Burchett J in Poseidon Ltd v Adelaide Petroleum NL (1991) 105 ALR 25 at 26 said:
I do not think it has ever been suggested that s 52 strikes at the traditional secretiveness and obliquity of the bargaining process. Traditional bargaining may be hard, without being in the statutory sense misleading or deceptive. No-one expects all the cards to be on a table. But the bargaining process is not therefore to be seen as a licence to deceive.
In this matter a settlement has been negotiated between the parties. The parties here have settled the dispute as to whether the document was entered into by Mr Walters with or without authority. The parties have released each other from any liability relating to that dispute. Courts generally should be reluctant and have in the past been reluctant to interfere with settlement processes which have been undertaken by the parties and in which the parties agree to mutually release each other from any further obligations arising from the dispute. That is the case here.
In relation to the reason for the lateness of the amendment the evidence relating to this is scant. The affidavit from Mr Gdanski does not specify that it was Mr Walters that he spoke to but this information was provided to me from the bar table. The affidavit does not give any detail by way of particulars which would be required should this amendment be allowed.
Were it not for the execution of the deed, I would have required the defendant to file more explicit particulars as to their discovery of the new information before ruling on it. However, as I have reached a firm view relating to the deed it is not necessary to go into that detail.

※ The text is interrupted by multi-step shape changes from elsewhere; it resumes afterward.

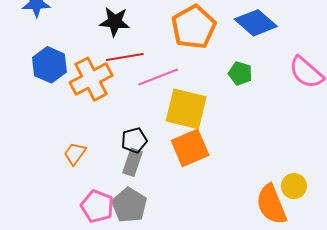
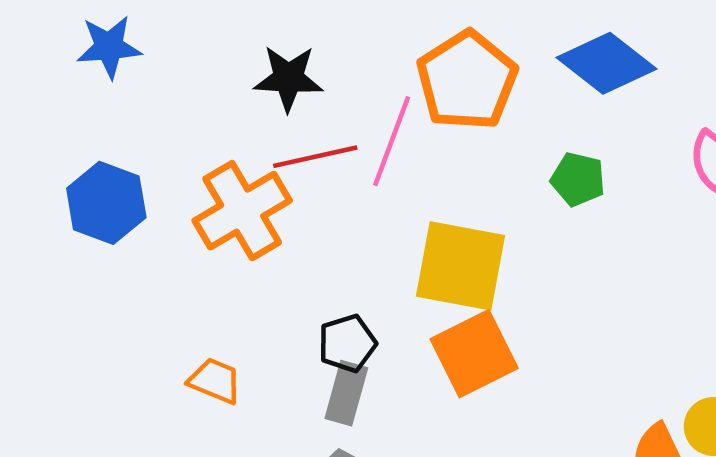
blue hexagon: (49, 65) -> (106, 203), moved
pink line: (158, 77) -> (392, 141), moved, turned -45
orange trapezoid: (75, 154) -> (215, 381), turned 80

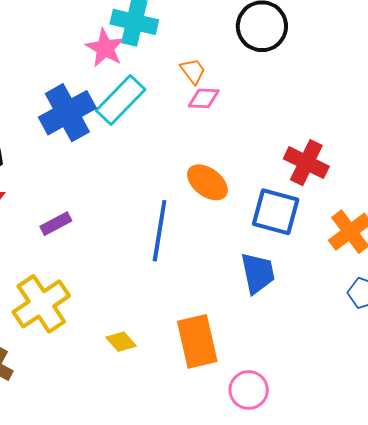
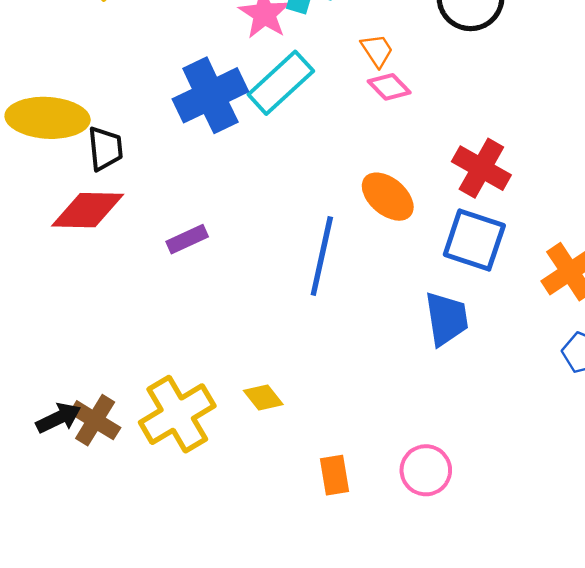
pink diamond: (204, 98) -> (389, 87), turned 40
red cross: (306, 163) -> (481, 168), moved
yellow cross: (41, 304) -> (177, 414), moved
orange rectangle: (197, 341) -> (335, 475), moved, size x0.6

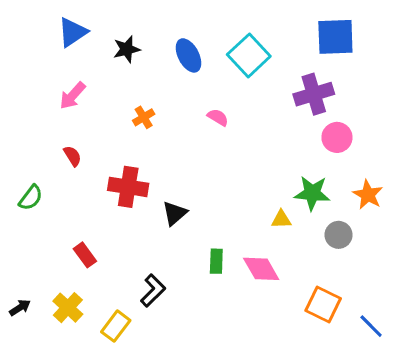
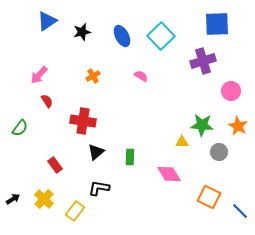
pink arrow: (72, 96) -> (39, 75), moved
pink circle: (337, 137) -> (231, 91), moved
black triangle: (175, 213) -> (96, 152), moved
green rectangle: (216, 261) -> (130, 157), moved
black L-shape: (153, 291) -> (99, 188), turned -125

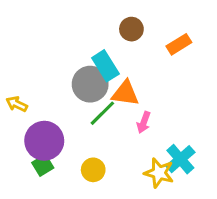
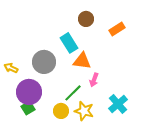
gray circle: (90, 84) -> (44, 62), moved
green line: (102, 113) -> (73, 93), moved
yellow star: (159, 173) -> (84, 111), moved

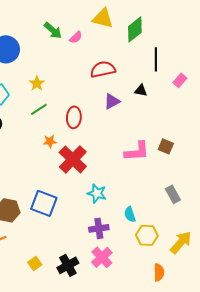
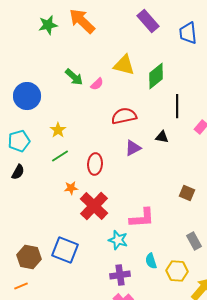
pink L-shape: (137, 151) -> (142, 218), moved
yellow hexagon: (147, 235) -> (177, 271), moved

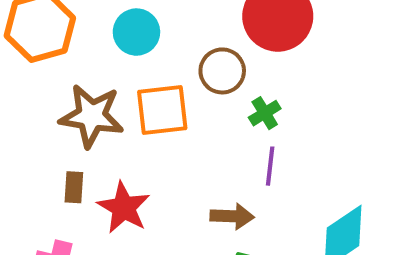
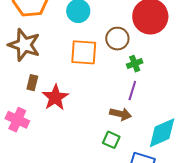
brown star: (92, 116) -> (24, 45), moved
brown arrow: (232, 216) -> (120, 114), moved

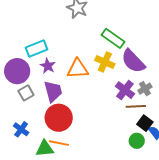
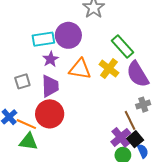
purple circle: (17, 71) -> (68, 35), moved
purple cross: (125, 90) -> (121, 137), moved
brown line: (136, 106) -> (130, 120), turned 54
orange line: (59, 143) -> (26, 124), moved

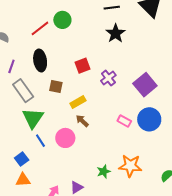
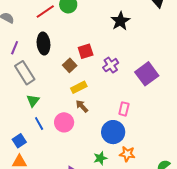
brown square: (56, 86) -> (70, 65), moved, turned 32
green triangle: (33, 118) -> (33, 101), size x0.6
blue circle: (149, 119) -> (113, 132), moved
pink rectangle: (124, 121) -> (124, 109), turned 72
orange star: (130, 166) -> (127, 154), size x0.7

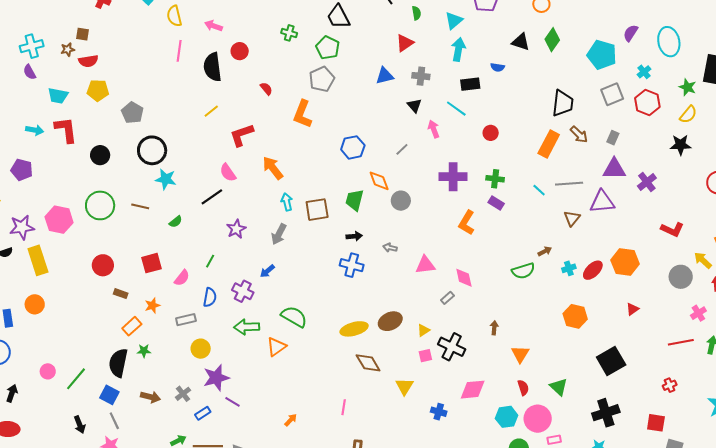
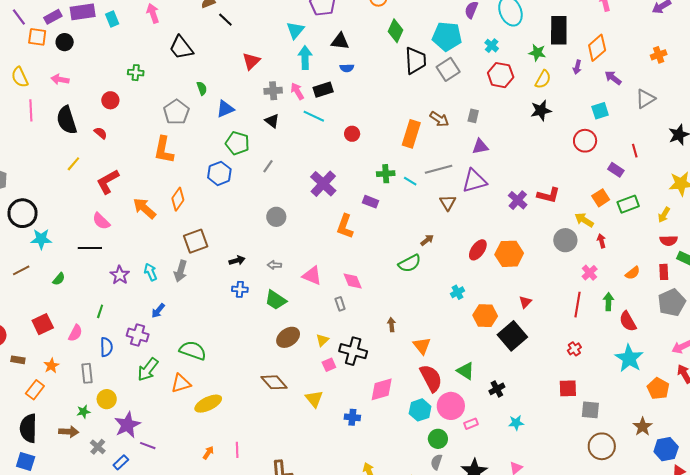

In relation to the general matter of delay and the questions raised in the Aon decision I take into account that the indicative date for the trial is still some months away in December and that there is still plenty of time for the pleadings to be finalised. If I did allow the amendment in relation to the plea concerning Mr Walters’ lack of authority I accept Mr Doyle’s submission that the amendment will require a large amount of activity to be directed towards questions involving further and better discovery at some considerable expense both in money and time. That is an additional ground for refusing that part of the proposed amendment. It would place an unfair burden on the plaintiff in its preparation for trial.
Conclusion
In my view the Aon question should be generally answered in favour of the defendant. There is still plenty of time to amend the pleadings, give further discovery and generally prepare the matter for trial. Any prejudice is capable of being cured by an award of costs thrown away and Mr Clarke acknowledges and accepts that such costs must be borne by his client. The exception to this relates to the proposed amendment which seeks to argue the question of Mr Walters’ authority.
I am not prepared to allow the amendment on the basis proposed. I am not prepared to allow any amendment which includes a reference to the lack of authority of Mr Walters. In my view that matter has been concluded by a deed and the parties have exchanged mutual releases. It would be contrary to all principles of justice to allow those matters to be revisited.
I will allow the amendment in the other respects pleaded. That is subject to the comment that the matter pleaded in paragraph 64 relating to the article in the Australian Financial Review should not form part of the pleadings. I consider that it is an inappropriate pleading as it is pleading evidence.
I will hear the parties as to the necessary orders to be made as a consequence of my decision in this matter. That will include the question of costs on this application. I also wish to hear the parties on a final trial date.